▸ **WHAT TO WORK ON**
Below are records; work out how many of their lines contain the word "Önergesi" and reply with the number only.
---*---
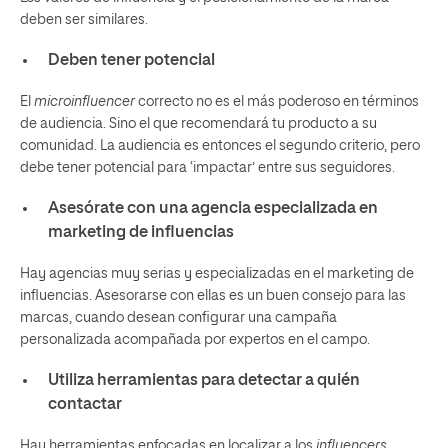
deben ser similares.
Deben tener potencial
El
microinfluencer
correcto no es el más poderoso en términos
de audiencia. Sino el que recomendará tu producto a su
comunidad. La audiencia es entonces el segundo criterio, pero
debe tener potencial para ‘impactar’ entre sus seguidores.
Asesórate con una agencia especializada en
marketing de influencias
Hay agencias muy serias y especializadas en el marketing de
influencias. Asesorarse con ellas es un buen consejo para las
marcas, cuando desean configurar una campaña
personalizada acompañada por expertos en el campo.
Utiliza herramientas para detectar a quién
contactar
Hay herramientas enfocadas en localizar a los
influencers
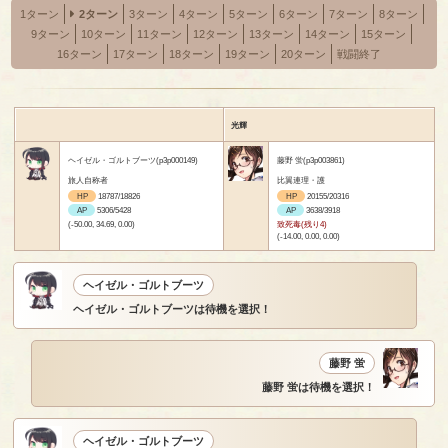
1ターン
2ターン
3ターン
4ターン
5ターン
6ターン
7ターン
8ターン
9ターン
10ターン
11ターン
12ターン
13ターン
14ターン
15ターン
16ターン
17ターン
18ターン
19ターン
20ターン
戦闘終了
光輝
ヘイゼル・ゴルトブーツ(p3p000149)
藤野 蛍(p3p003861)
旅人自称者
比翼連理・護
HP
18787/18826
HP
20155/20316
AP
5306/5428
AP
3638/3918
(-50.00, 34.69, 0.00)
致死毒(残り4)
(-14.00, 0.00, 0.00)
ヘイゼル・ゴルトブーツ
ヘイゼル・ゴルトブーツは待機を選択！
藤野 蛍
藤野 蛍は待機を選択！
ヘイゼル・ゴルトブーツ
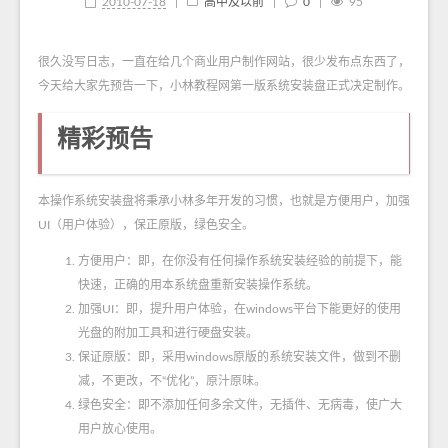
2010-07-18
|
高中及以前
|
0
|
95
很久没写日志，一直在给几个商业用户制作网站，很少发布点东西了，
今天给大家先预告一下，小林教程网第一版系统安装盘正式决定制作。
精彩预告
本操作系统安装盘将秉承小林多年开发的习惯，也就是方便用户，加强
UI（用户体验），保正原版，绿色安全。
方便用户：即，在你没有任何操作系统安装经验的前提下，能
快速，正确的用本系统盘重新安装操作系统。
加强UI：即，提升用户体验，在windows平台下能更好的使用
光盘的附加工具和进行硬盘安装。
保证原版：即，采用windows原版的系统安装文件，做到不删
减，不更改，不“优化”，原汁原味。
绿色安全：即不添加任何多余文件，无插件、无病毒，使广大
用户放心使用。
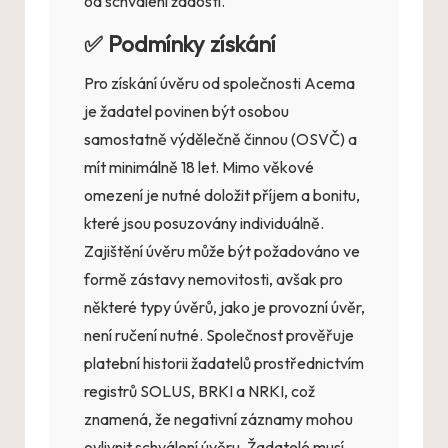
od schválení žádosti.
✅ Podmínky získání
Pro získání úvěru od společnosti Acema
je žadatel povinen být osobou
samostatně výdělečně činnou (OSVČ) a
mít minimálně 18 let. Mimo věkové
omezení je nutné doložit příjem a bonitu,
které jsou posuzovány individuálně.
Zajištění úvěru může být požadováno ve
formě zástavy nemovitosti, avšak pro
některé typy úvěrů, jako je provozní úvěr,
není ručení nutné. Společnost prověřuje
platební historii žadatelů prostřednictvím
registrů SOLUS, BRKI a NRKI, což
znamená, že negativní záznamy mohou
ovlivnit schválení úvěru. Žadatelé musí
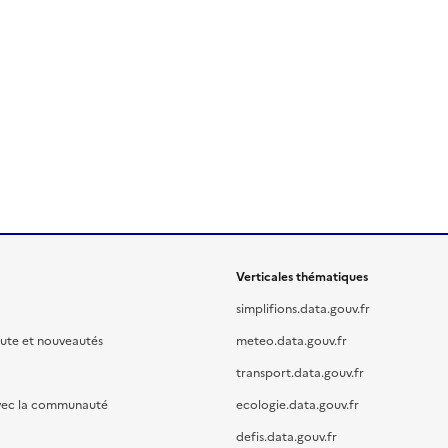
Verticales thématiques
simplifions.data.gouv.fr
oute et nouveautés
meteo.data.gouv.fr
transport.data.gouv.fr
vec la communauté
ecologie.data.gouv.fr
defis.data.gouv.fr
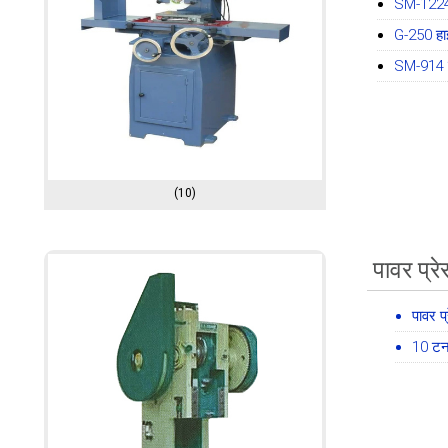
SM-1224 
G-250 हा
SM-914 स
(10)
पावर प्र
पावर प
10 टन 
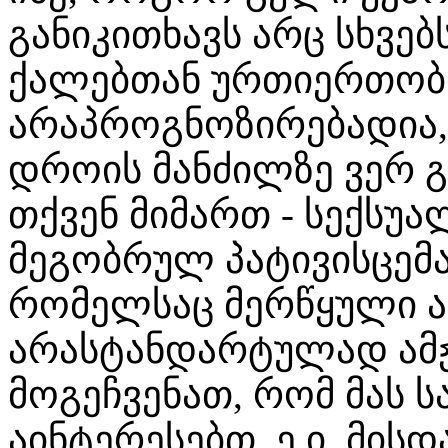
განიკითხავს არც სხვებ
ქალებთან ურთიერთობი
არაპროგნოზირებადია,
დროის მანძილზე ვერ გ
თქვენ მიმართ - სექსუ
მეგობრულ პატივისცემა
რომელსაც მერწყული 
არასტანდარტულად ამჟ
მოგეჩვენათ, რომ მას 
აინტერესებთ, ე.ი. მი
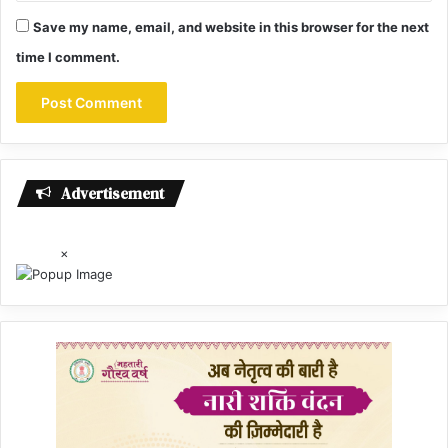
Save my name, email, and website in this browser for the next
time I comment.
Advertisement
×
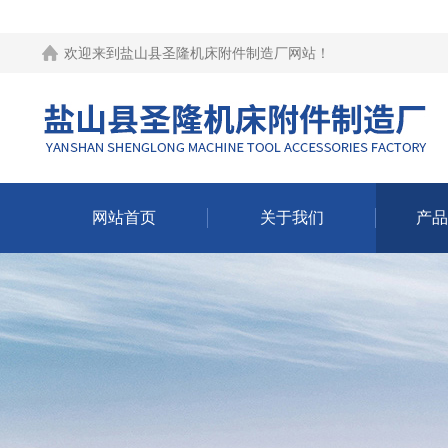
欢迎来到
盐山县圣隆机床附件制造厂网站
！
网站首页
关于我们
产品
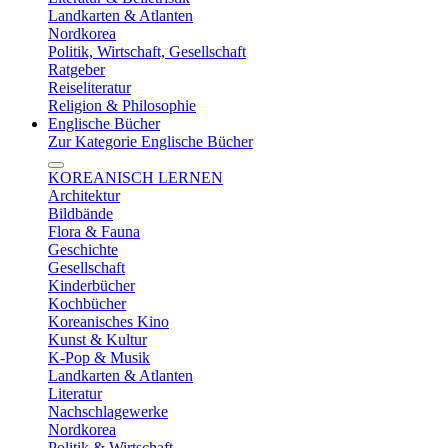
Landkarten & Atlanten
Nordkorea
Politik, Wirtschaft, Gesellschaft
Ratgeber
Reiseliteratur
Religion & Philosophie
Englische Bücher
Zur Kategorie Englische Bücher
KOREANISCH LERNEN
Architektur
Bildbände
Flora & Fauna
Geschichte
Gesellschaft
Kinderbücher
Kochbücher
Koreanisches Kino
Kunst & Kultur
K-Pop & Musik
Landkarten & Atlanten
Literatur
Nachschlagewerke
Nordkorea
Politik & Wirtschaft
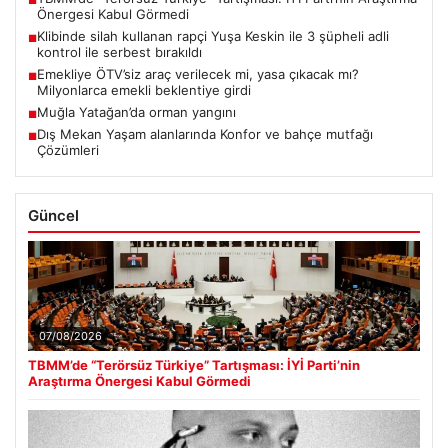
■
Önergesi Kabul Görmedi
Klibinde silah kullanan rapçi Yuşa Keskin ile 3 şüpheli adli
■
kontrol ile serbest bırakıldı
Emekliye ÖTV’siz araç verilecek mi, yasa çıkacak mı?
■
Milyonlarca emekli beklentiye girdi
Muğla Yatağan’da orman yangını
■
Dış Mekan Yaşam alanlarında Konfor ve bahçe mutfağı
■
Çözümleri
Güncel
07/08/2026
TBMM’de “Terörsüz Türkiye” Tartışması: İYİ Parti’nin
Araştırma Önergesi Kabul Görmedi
---*---
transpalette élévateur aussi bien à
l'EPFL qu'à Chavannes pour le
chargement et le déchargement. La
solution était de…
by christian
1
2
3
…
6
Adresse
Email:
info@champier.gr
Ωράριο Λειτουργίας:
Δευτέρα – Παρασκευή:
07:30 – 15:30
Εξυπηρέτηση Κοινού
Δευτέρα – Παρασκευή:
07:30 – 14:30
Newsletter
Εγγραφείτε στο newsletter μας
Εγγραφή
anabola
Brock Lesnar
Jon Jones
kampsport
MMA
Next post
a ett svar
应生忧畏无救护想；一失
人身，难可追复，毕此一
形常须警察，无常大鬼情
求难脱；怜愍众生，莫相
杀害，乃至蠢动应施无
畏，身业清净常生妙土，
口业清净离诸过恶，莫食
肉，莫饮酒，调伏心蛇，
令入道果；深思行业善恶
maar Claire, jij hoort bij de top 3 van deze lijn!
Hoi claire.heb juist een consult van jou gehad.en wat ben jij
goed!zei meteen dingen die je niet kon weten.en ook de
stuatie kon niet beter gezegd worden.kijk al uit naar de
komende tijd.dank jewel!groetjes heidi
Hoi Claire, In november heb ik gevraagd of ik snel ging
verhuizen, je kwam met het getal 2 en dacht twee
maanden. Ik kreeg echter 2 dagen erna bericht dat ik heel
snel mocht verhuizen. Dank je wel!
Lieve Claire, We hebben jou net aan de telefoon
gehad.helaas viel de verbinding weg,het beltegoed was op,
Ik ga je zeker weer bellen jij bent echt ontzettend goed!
---*---
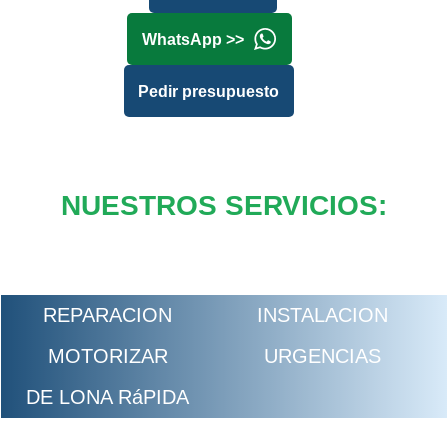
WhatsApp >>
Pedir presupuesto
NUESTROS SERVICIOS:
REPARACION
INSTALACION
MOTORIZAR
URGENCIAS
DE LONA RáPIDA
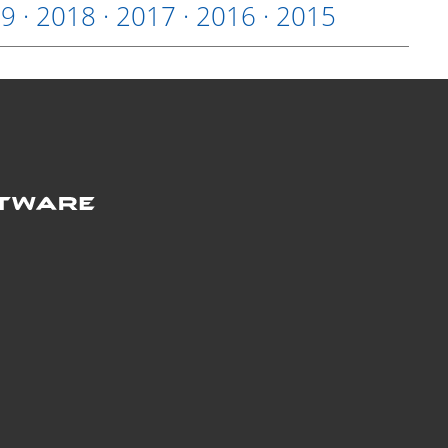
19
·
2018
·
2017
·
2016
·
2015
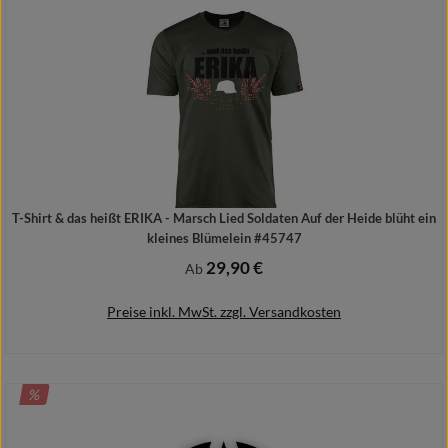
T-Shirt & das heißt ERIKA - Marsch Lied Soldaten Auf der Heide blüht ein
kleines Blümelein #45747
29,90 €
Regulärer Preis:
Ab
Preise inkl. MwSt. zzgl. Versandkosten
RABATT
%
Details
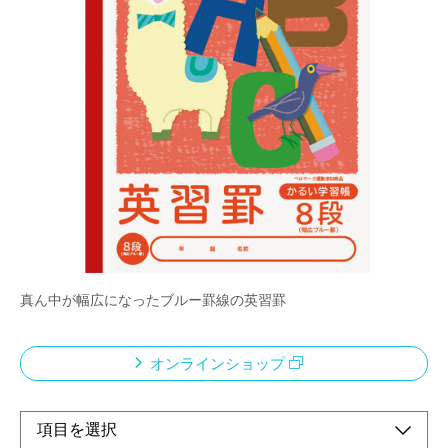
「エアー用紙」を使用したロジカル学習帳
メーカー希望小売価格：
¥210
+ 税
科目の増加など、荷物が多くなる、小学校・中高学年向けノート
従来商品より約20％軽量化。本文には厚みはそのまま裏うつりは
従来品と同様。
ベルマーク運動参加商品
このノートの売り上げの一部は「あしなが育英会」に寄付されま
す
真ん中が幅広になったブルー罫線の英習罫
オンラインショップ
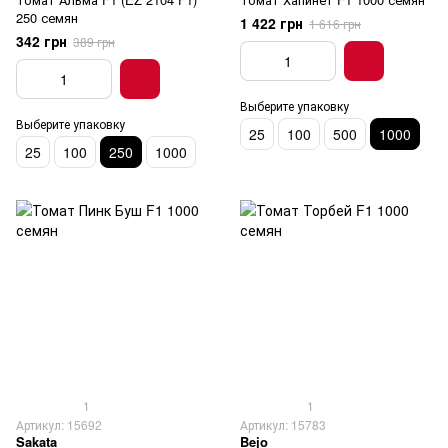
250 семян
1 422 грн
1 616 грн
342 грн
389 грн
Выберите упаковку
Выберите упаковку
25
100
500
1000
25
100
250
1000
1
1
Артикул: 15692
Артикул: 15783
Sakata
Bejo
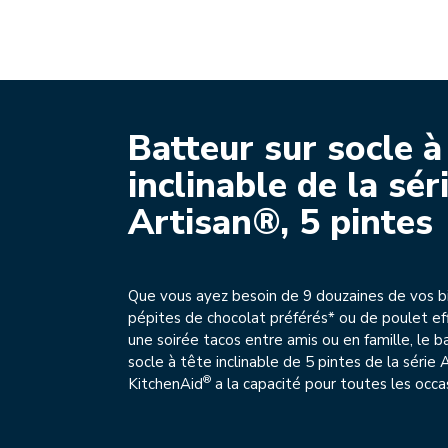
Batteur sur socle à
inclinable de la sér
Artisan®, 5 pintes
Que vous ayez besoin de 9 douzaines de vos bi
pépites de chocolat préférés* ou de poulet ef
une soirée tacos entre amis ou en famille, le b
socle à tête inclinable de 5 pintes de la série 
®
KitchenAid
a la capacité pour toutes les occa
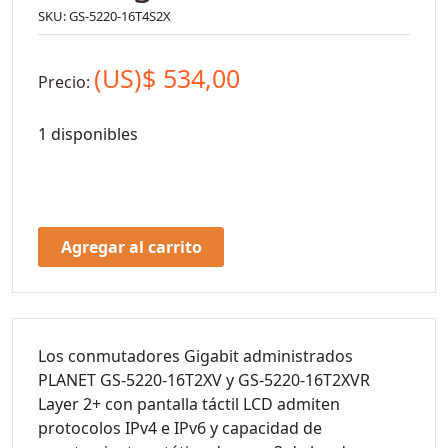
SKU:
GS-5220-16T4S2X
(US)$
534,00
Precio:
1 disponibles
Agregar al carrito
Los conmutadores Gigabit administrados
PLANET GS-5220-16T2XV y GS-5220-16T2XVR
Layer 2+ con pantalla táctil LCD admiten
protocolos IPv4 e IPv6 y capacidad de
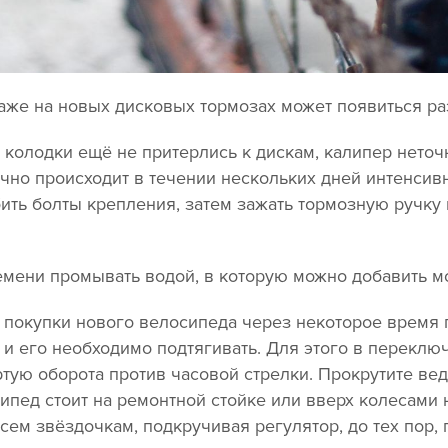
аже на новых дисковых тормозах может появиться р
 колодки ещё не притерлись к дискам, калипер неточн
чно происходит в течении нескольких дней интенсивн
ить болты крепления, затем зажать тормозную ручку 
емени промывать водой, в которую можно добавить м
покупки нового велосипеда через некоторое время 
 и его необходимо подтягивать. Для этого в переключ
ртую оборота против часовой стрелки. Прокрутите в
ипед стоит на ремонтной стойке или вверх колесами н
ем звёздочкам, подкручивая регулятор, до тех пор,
---*---
▸ **ANSWER TO THIS TASK**
2